───── RECORD EXCERPTS

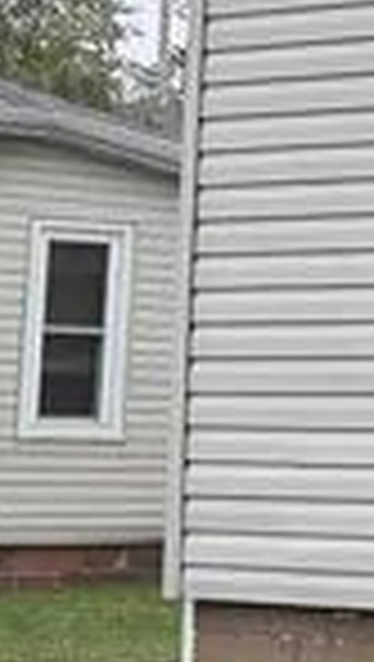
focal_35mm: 182
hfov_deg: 5.4
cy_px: 171
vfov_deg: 11.8
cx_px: 1748
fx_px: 3200
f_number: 1.78
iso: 80
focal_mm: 6.76
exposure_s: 1/955
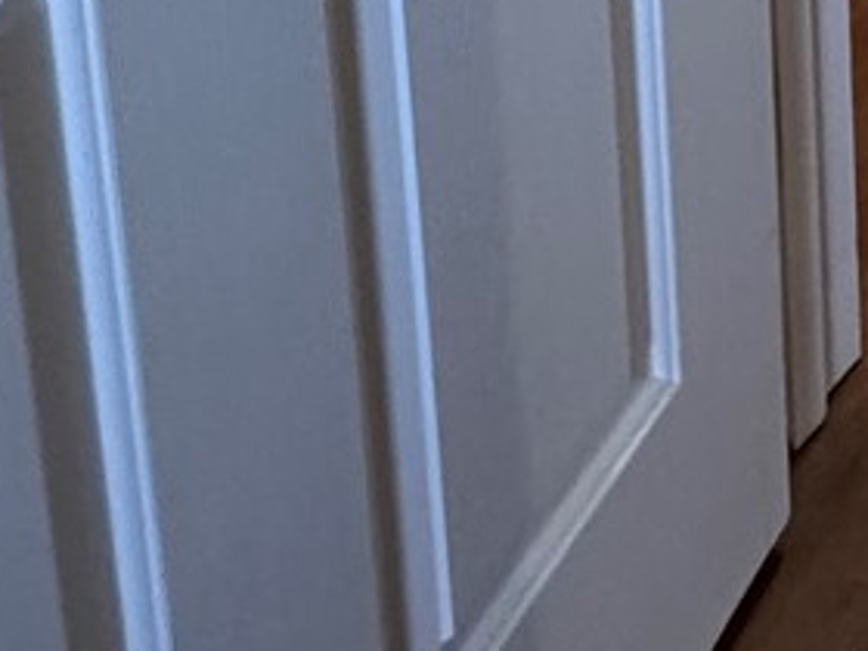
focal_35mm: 80
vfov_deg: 12.3
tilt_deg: -12.0
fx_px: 2006
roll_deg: +0.3
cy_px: -1113
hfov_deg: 22.5
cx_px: 1045
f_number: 2.2
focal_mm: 2.22
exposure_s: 1/60
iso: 250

──────────

- _TASK OBJECTIVE_
Once the line holding "f_number: 1.78" is found, set down that line and every line after it, exactly, through the last line of the records above, omitting pictures.

- _ANSWER BOX_
f_number: 1.78
iso: 80
focal_mm: 6.76
exposure_s: 1/955
focal_35mm: 80
vfov_deg: 12.3
tilt_deg: -12.0
fx_px: 2006
roll_deg: +0.3
cy_px: -1113
hfov_deg: 22.5
cx_px: 1045
f_number: 2.2
focal_mm: 2.22
exposure_s: 1/60
iso: 250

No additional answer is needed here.